Exercise prompt ::
The lines to extract run from the first line of the material below to the line containing "index pip: (165, 206)", both included; leave the pictures behind.
----------
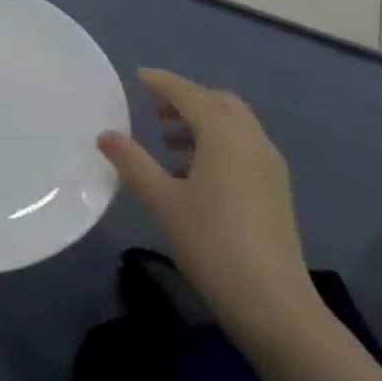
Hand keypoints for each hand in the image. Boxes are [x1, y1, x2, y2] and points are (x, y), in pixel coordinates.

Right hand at [99, 68, 322, 342]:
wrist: (274, 305)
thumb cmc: (212, 245)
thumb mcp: (163, 202)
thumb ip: (133, 164)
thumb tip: (105, 135)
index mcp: (224, 135)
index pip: (189, 94)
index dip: (162, 82)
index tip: (139, 76)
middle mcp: (251, 140)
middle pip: (218, 102)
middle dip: (186, 99)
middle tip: (154, 110)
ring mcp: (269, 164)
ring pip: (234, 124)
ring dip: (202, 122)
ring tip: (169, 143)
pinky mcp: (276, 188)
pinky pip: (244, 146)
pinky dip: (218, 143)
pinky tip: (195, 175)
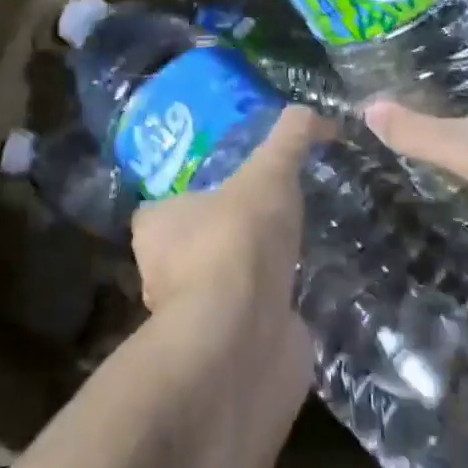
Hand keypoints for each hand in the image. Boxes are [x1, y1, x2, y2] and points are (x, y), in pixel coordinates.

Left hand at [131, 105, 323, 322]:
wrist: (242, 340)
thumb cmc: (237, 242)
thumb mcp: (268, 172)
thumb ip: (289, 138)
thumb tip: (312, 112)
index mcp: (155, 228)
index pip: (165, 206)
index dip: (196, 195)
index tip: (233, 188)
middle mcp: (163, 276)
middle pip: (192, 247)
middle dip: (225, 237)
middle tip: (267, 220)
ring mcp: (193, 320)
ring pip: (219, 288)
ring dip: (249, 278)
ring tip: (289, 256)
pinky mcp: (222, 356)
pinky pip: (246, 326)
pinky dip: (268, 315)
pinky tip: (296, 300)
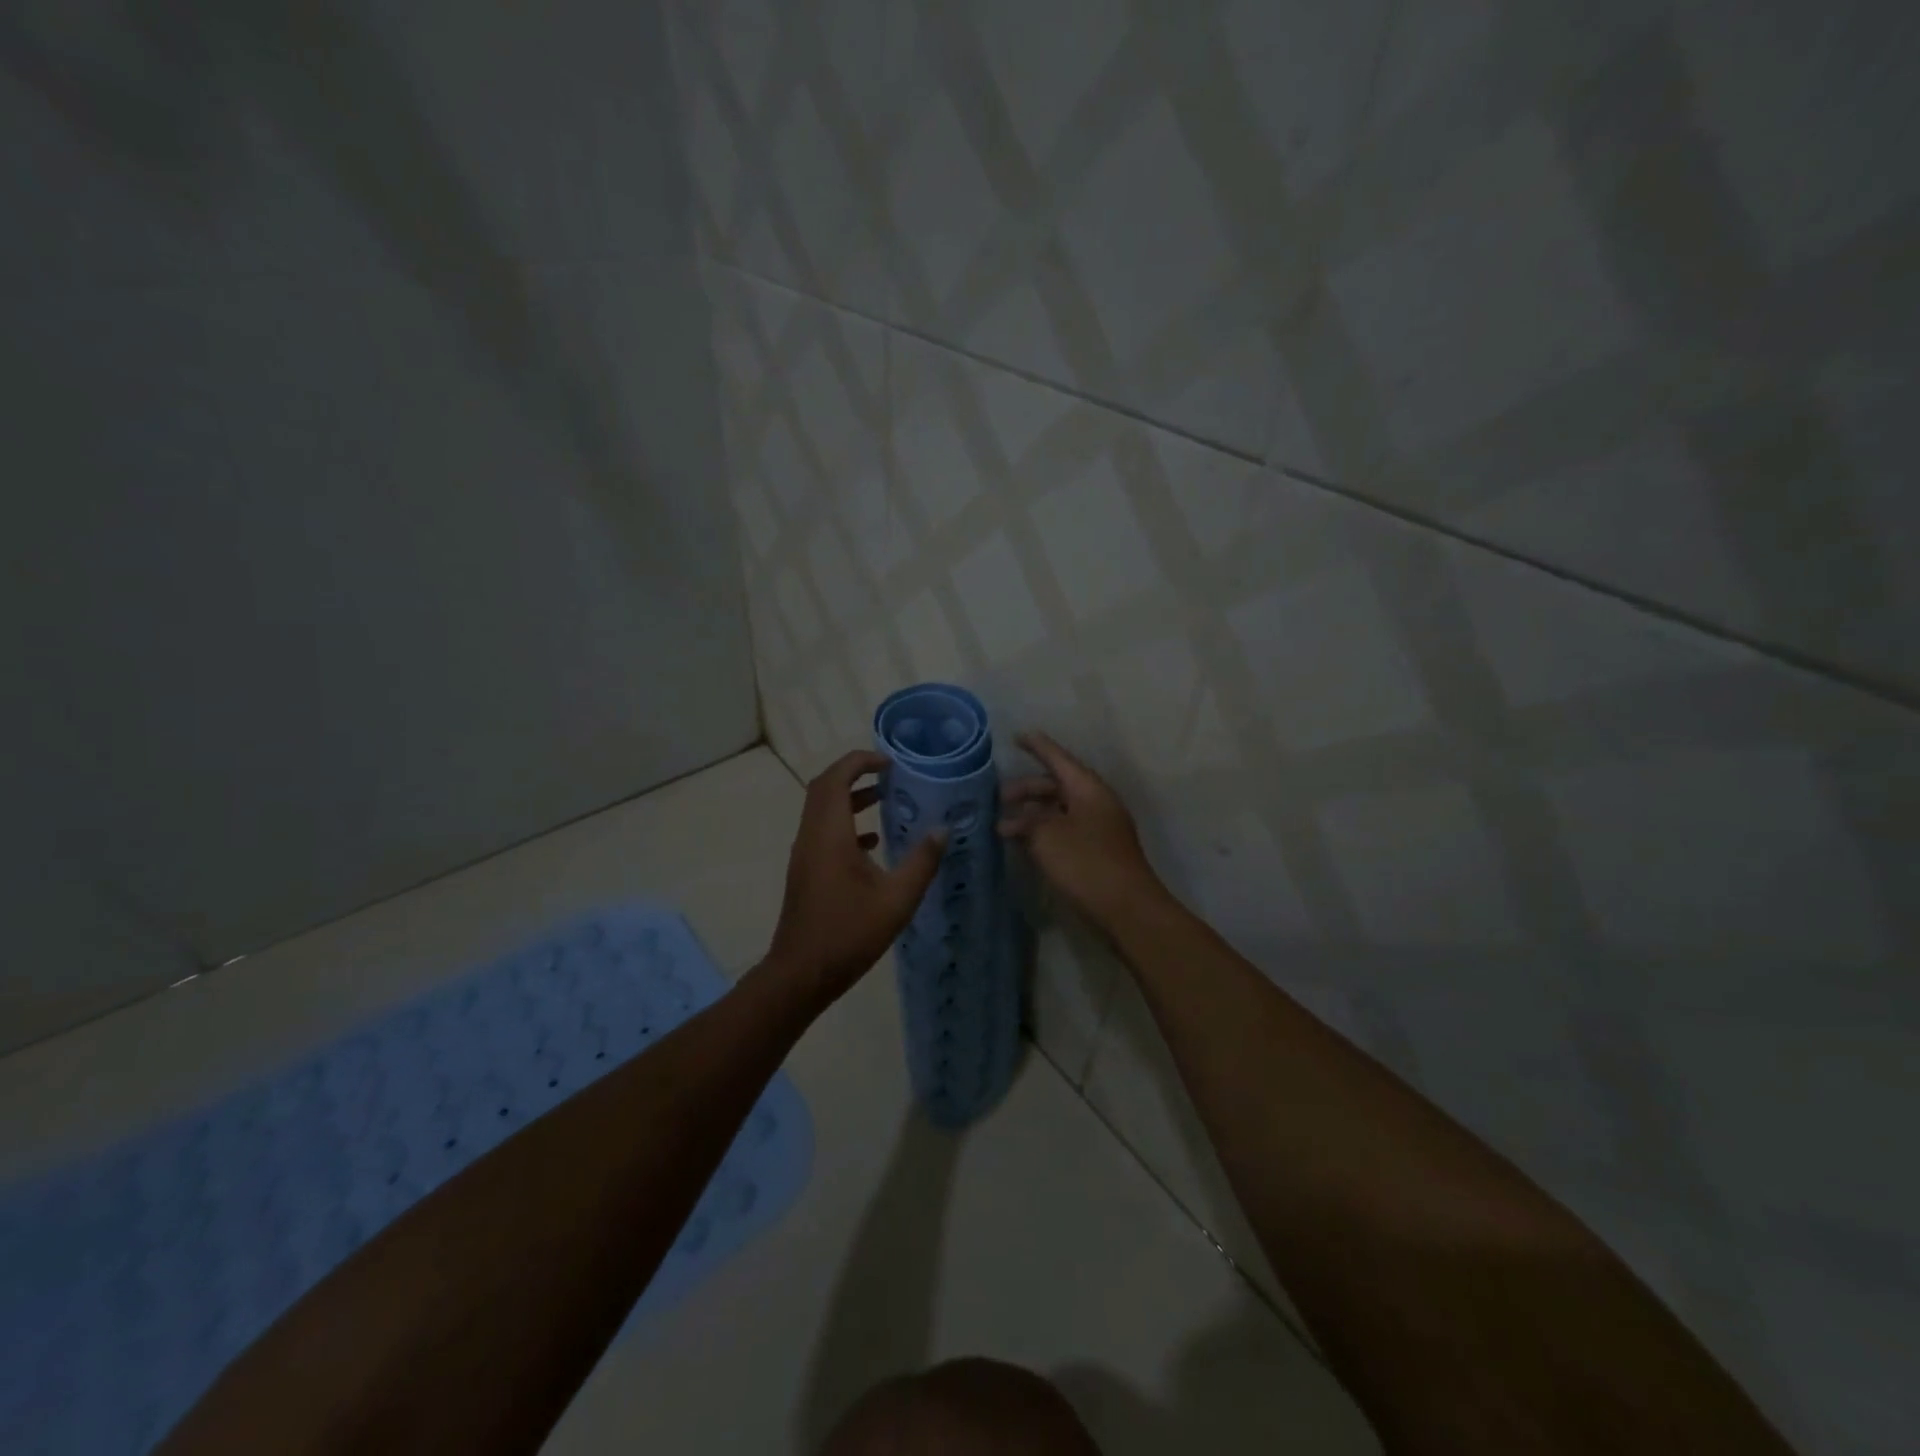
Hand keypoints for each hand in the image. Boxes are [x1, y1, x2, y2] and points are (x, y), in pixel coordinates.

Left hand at [768, 750, 947, 999]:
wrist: (801, 973)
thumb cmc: (849, 933)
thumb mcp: (897, 899)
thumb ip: (922, 861)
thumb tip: (943, 830)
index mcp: (829, 834)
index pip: (836, 777)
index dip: (860, 761)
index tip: (889, 761)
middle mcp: (811, 836)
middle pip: (824, 787)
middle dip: (854, 773)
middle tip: (888, 773)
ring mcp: (804, 854)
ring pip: (822, 810)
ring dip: (850, 797)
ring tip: (885, 798)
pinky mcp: (805, 871)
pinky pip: (823, 832)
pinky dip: (845, 824)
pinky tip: (873, 842)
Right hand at [998, 732, 1165, 929]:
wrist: (1127, 909)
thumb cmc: (1086, 863)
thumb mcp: (1047, 837)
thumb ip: (1027, 822)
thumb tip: (1014, 820)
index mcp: (1088, 789)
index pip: (1058, 758)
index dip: (1037, 747)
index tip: (1017, 736)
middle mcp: (1096, 802)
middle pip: (1057, 785)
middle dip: (1027, 789)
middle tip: (998, 799)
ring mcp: (1099, 828)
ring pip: (1060, 810)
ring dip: (1032, 815)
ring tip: (1003, 827)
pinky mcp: (1097, 851)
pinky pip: (1065, 830)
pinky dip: (1043, 832)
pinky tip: (1024, 845)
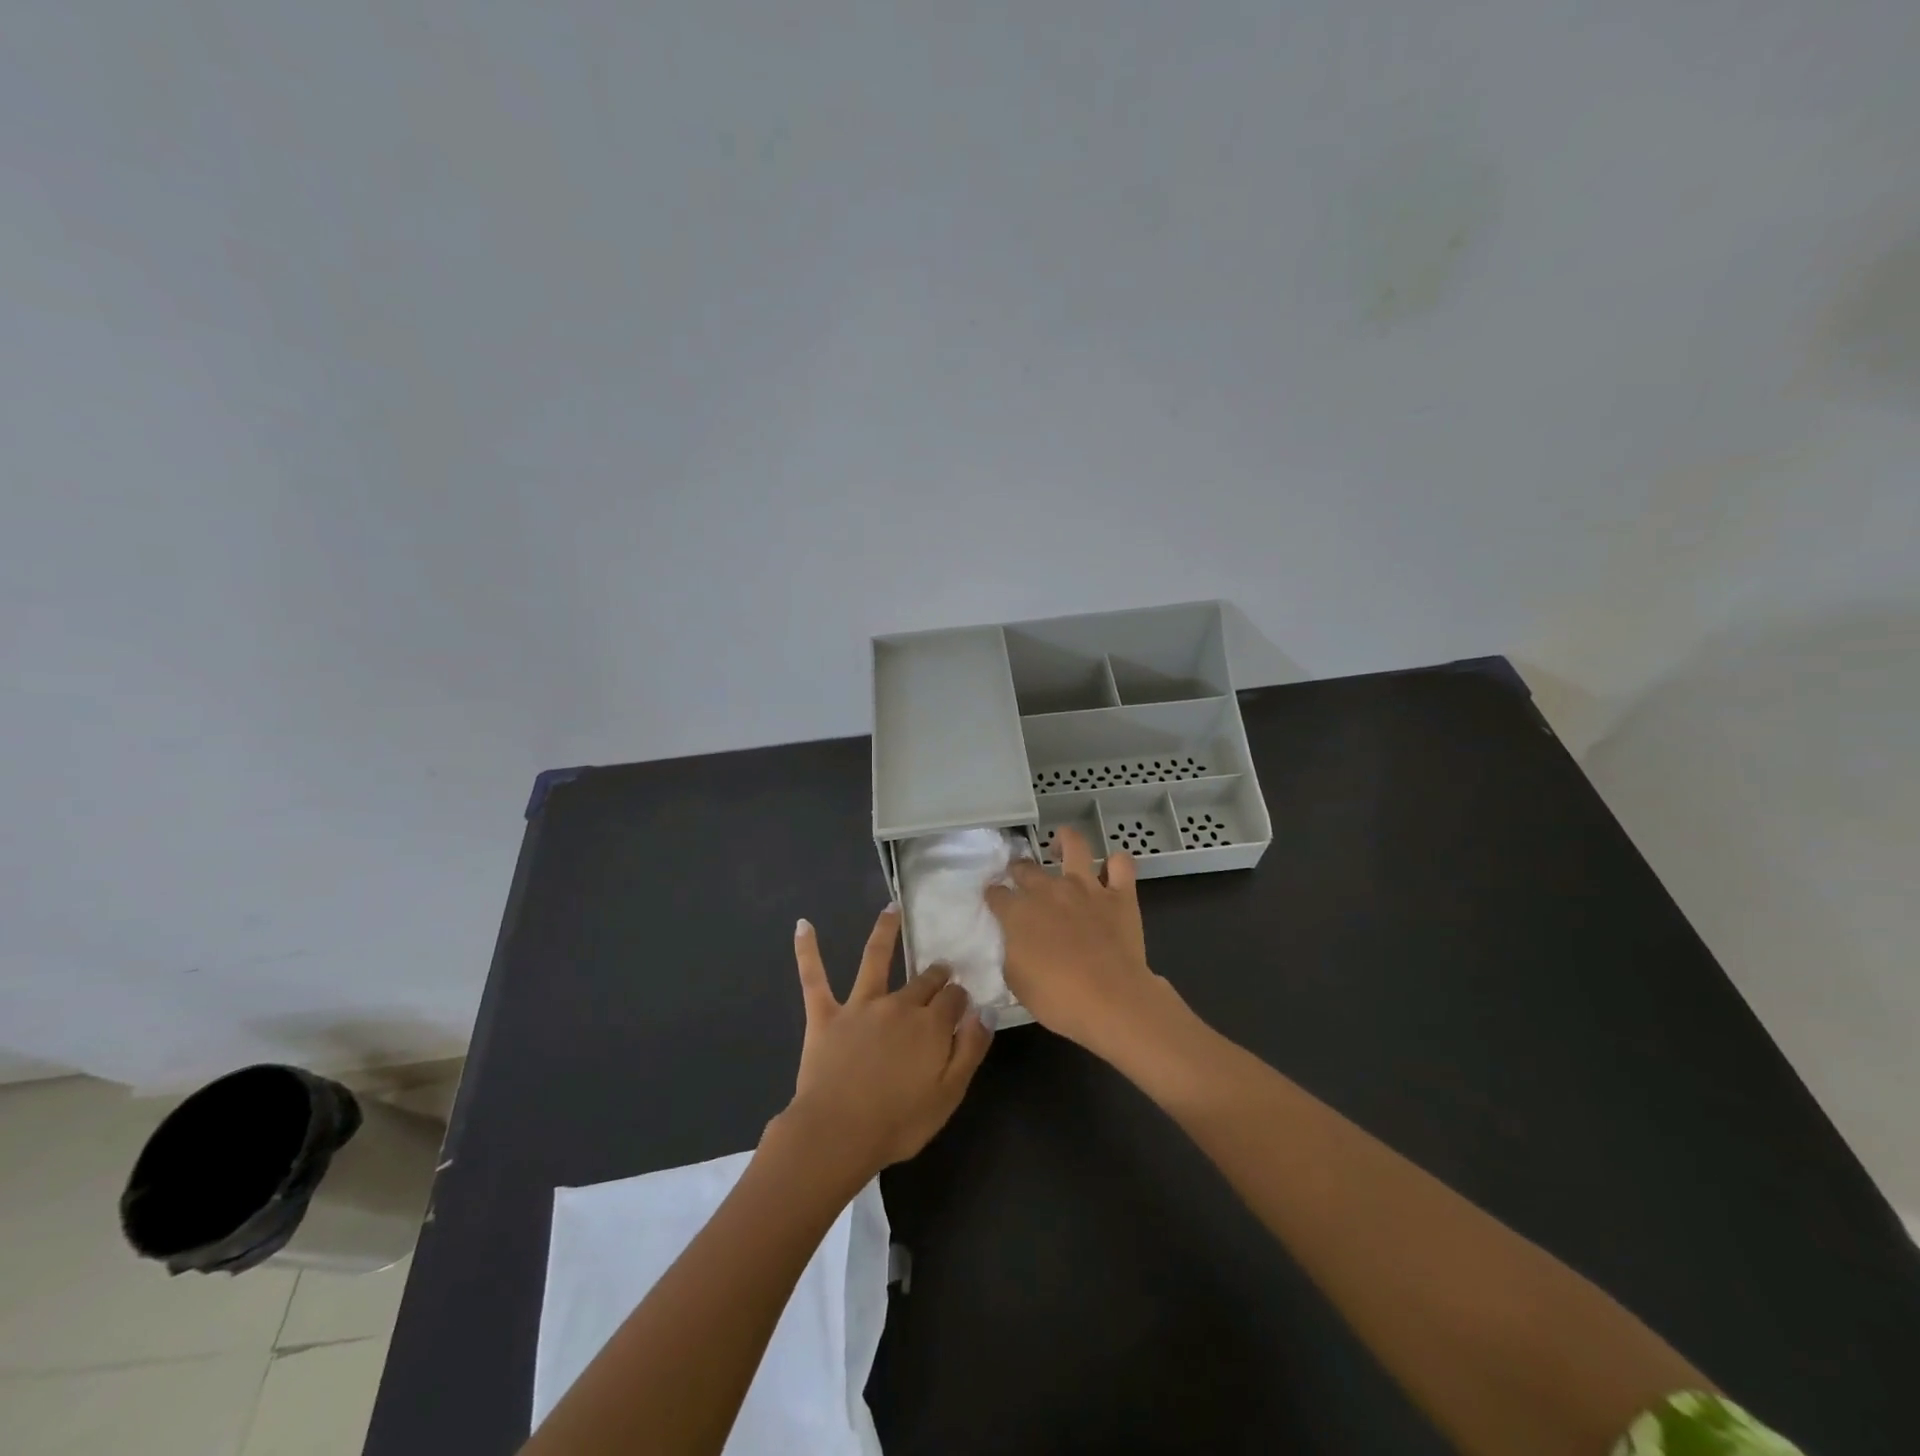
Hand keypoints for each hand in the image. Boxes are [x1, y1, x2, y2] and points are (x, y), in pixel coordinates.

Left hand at [782, 907, 992, 1179]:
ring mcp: (860, 1006)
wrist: (838, 1134)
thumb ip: (971, 1049)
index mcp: (931, 1024)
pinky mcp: (825, 1015)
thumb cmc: (899, 1122)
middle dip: (936, 972)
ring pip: (874, 959)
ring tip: (892, 909)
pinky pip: (814, 978)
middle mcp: (898, 1004)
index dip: (961, 999)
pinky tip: (803, 924)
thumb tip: (986, 1011)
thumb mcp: (950, 1094)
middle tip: (942, 970)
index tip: (963, 1004)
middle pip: (923, 979)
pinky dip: (807, 950)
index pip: (954, 998)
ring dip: (885, 931)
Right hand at [985, 827, 1171, 1054]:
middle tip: (1021, 878)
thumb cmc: (1057, 998)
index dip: (993, 895)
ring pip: (1074, 844)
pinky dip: (1116, 864)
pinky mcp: (1120, 894)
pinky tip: (1111, 871)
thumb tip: (1013, 941)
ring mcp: (1086, 887)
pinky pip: (1121, 864)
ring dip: (1065, 841)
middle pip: (1026, 867)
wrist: (1111, 1000)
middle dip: (1018, 869)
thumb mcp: (1016, 981)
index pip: (996, 894)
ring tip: (1060, 847)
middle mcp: (1049, 890)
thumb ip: (1011, 953)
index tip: (995, 901)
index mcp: (1018, 912)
----------
Result for this task ::
Hand keypoints for each hand in the image. Boxes are [x1, y1, x2, y2] and points are (x, y), in pixel coordinates.

Right hand at [99, 68, 322, 342]:
wrist: (274, 305)
thumb cmc: (212, 245)
thumb mcp: (163, 202)
thumb ip: (133, 164)
thumb tip: (105, 135)
index mcp: (224, 135)
index pip: (189, 94)
index dip: (162, 82)
index tip: (139, 76)
middle mcp: (251, 140)
middle pip: (218, 102)
middle dip: (186, 99)
middle tip: (154, 110)
ring mcp: (269, 164)
ring pip: (234, 124)
ring dip: (202, 122)
ring tip: (169, 143)
pinky mcp: (276, 188)
pinky pip: (244, 146)
pinky dip: (218, 143)
pinky tip: (195, 175)
Hand keypoints for each hand in the image. Boxes are [x1, y1, x2, y2] and points are (x, y), in pixel coordinates.

Left hand at [131, 105, 323, 322]:
wrist: (242, 340)
thumb cmc: (237, 242)
thumb mcp: (268, 172)
thumb ip: (289, 138)
thumb tip: (312, 112)
index mcp: (155, 228)
index pip: (165, 206)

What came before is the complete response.